Por que acontece tantas vezes o impensável?
Só evitamos o impensável se começarmos a admitir mais vezes que o impensável não é o impossível.
Há vários tipos de “Brexit”, de mau a péssimo, e um tipo impensável: o “Brexit” sem acordo. E no entanto esse é o único “Brexit” que temos como certo. Como é que se chegou aqui?
Para entender, é preciso ir um ano e meio atrás e pensar no que estava na carta que o Governo de Theresa May enviou à União Europeia em março de 2017. Tudo estava já lá.
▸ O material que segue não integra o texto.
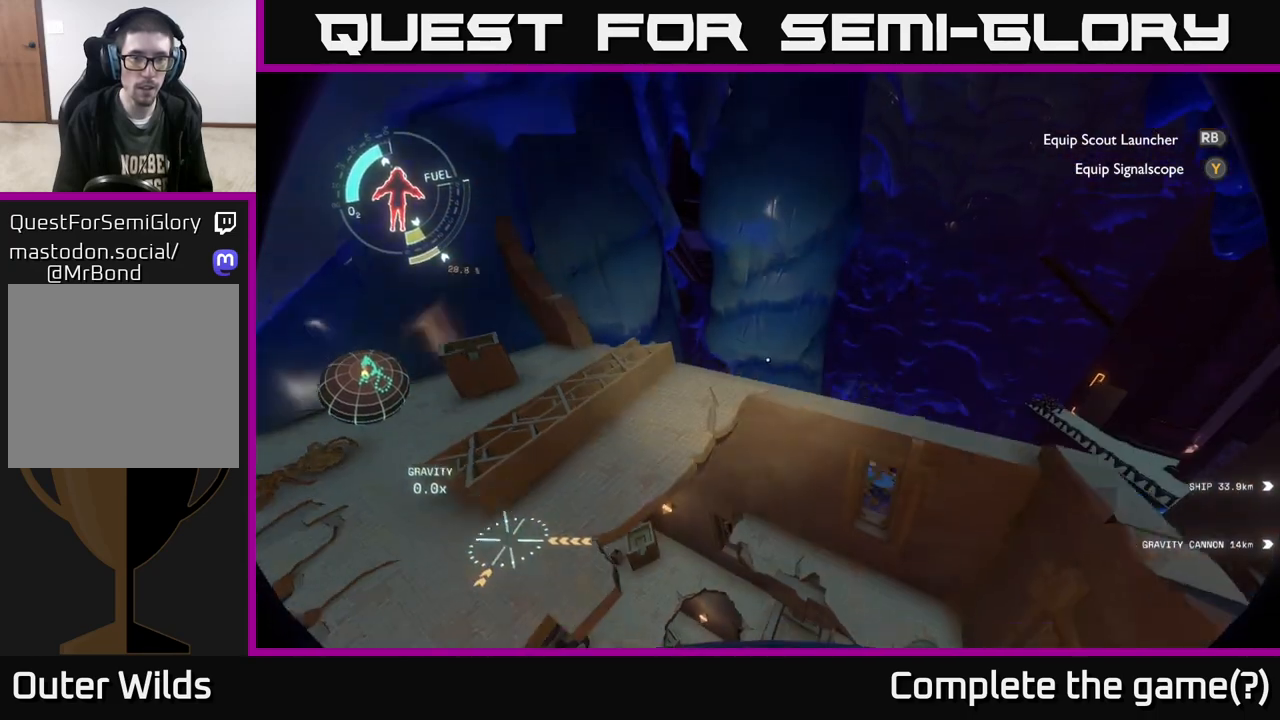
{"buttons": [], "left_stick": "up-left", "right_stick": "center", "events": []}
Essa carta acionava o artigo 50 do Tratado de Lisboa que permite a um Estado-membro sair da União Europeia. É preciso então seguir o fio à meada e ver o que diz esse artigo 50. Resumidamente, o artigo 50 explica que qualquer estado pode sair da UE quando desejar e que para tal deve notificar a UE (a notificação foi a tal carta). E depois diz o mais importante: “os Tratados deixam de ser aplicáveis ao Estado em causa a partir da data de entrada em vigor do acordo de saída ou, na falta deste, dois anos após a notificação, a menos que o Conselho Europeu, com o acordo do Estado-membro em causa, decida, por unanimidade, prorrogar esse prazo”.
Por detrás desta linguagem um pouco árida, isto significa que o direito europeu deixa de se aplicar ao país que saiu. Natural, pois era mesmo essa a ideia. Só que o “direito europeu” está na base de muita coisa que nós damos por adquirida. E aqui começam os problemas.
Um produto alimentar produzido em Portugal é submetido a diversos testes de qualidade e controle de agências portuguesas. Pela mera ação do direito europeu, essas agências portuguesas são reconhecidas por todas as agências de todos os países da UE como se fossem a sua agência doméstica. Por isso o alimento produzido em Portugal pode ir parar à Estónia sem necessidade de mais nenhum teste. O mesmo processo multiplica-se em dezenas ou centenas de áreas: aplica-se o “acervo comunitário” para que se estabeleça um regime de “confiança mútua” em que, sei lá, a ASAE portuguesa seja reconhecida pelas outras 27 homólogas.